Member states of the EU - history

European Union, further expansion.

1951
Six countries sign the Coal and Steel Treaty to run their heavy industries – coal and steel – under a common management. In this way, none can on its own make the weapons of war to turn against the other, as in the past. The six are Germany, France, Italy, the Netherlands, Belgium and Luxembourg.

Building on the success of the Coal and Steel Treaty, the six countries expand cooperation to other economic sectors. They sign the Treaty of Rome (1957), creating the European Economic Community (EEC), or ‘ common market ’. The idea is for people, goods and services to move freely across borders.

Member States: Germany, France, Italy, the Netherlands, Belgium and Luxembourg.




1973

The six become nine when Denmark, Ireland and the United Kingdom formally enter the EU.

Member States: Germany, France, Italy, the Netherlands, Belgium and Luxembourg.

New Member States: Denmark, Ireland and the United Kingdom.




1981

Membership of the EU reaches double figures when Greece joins. 

Member States: Germany, France, Italy, the Netherlands, Belgium, Luxembourg, Denmark, Ireland and the United Kingdom.

New Member State: Greece.





1986

Spain and Portugal enter the EU, bringing membership to 12.

Member States: Germany, France, Italy, the Netherlands, Belgium, Luxembourg, Denmark, Ireland, United Kingdom and Greece. 

New Member States: Spain and Portugal.





1995

Austria, Finland and Sweden join the EU. The 15 members now cover almost the whole of western Europe. In October 1990, Germany was unified and therefore former East Germany became part of the EU.
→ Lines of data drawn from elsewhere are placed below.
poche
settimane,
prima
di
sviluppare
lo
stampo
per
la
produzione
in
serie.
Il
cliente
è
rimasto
Member States: Germany, France, Italy, the Netherlands, Belgium, Luxembourg, Denmark, Ireland, United Kingdom, Greece, Spain and Portugal.
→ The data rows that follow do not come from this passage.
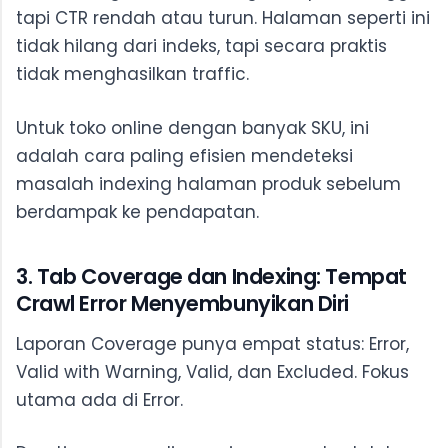
tapi CTR rendah atau turun. Halaman seperti ini
tidak hilang dari indeks, tapi secara praktis
tidak menghasilkan traffic.
Untuk toko online dengan banyak SKU, ini
adalah cara paling efisien mendeteksi
masalah indexing halaman produk sebelum
berdampak ke pendapatan.
3. Tab Coverage dan Indexing: Tempat
Crawl Error Menyembunyikan Diri
Laporan Coverage punya empat status: Error,
Valid with Warning, Valid, dan Excluded. Fokus
utama ada di Error.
New Member States: Austria, Finland and Sweden.





2004


Eight countries of central and eastern Europe — the Czech Republic, Estonia, Latvia, Lithuania, Hungary, Poland, Slovenia and Slovakia — join the EU, finally ending the division of Europe decided by the Great Powers 60 years earlier at Yalta. Cyprus and Malta also become members.

Member States: Germany, France, Italy, the Netherlands, Belgium, Luxembourg, Denmark, Ireland, United Kingdom, Greece, Spain, Portugal, Austria, Finland and Sweden.

New Member States: Czech Republic, Cyprus, Estonia, Latvia, Lithuania, Hungary, Malta, Poland, Slovenia and Slovakia.

Candidate Countries: Bulgaria, Romania and Turkey.






2007


Two more countries from eastern Europe, Bulgaria and Romania, now join the EU, brining the number of member states to 27 countries.

Member States: Germany, France, Italy, the Netherlands, Belgium, Luxembourg, Denmark, Ireland, United Kingdom, Greece, Spain, Portugal, Austria, Finland, Sweden, Czech Republic, Cyprus, Estonia, Latvia, Lithuania, Hungary, Malta, Poland, Slovenia and Slovakia.

New Member States: Bulgaria and Romania.

Candidate Countries: Croatia, the Former Yugoslav Republic of Macedonia and Turkey.